By isolating differences in the x-coordinates and y-coordinates, it provides a neat and efficient way to transition from visual spatial mathematics to a set of solvable equations.

Finding the area of a right-angled triangle is straightforward and involves a simple formula: \(\frac{1}{2} \times \text{base} \times \text{height}\).
Since right-angled triangles always have two sides that are perpendicular to each other. The two sides can be treated as the base and height. Therefore, the formula becomes:\[\text{Area} = \frac{1}{2} \times \text{leg}_1 \times \text{leg}_2\]

• In the original problem, the triangle's area is specified as 1 and \(BC\) is known to be 1. This allows us to simplify the calculation process—leading to useful equations involving the unknown coordinates.
• The area condition is key in setting up an equation that we will solve for \(k\).

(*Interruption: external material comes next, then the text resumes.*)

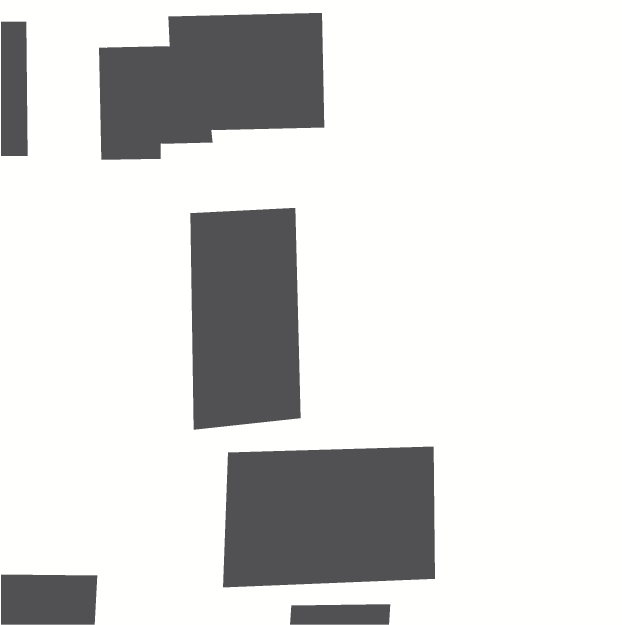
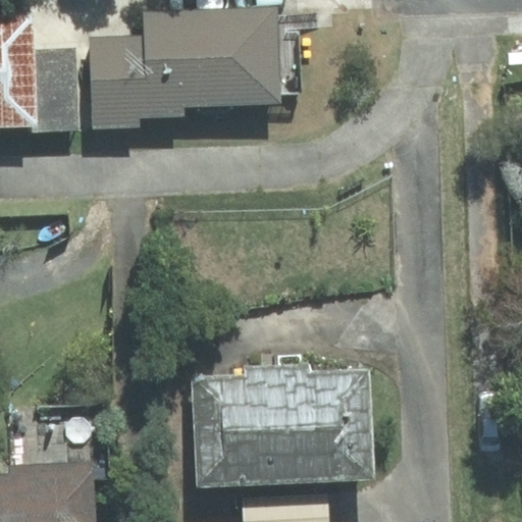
building: [190,207,301,431] -> none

This specific situation allows us to derive a relationship between one leg and the formula itself, serving as a stepping stone to solve for the vertex coordinates or verify potential values.

Completing the square is a handy algebraic technique for simplifying quadratic expressions, which makes them easier to solve.
In our original problem, we encounter a quadratic equation in \(k\), given by \(k^2 - 2k\). To complete the square, follow these steps:

• Take the coefficient of \(k\) (which is -2), halve it, and square the result. This gives \((-1)^2 = 1\).
• Add and subtract this square inside the equation, forming a perfect square trinomial: \((k-1)^2\).

This technique re-casts the expression into a format that is more approachable and can be compared more easily with the constant part of the equation.

• In this specific exercise, completing the square enables us to isolate \(k\) and find plausible integer solutions that fit into the overall triangle's properties.
• It essentially transforms the problem into a simpler format, providing a direct path towards the solution evaluation.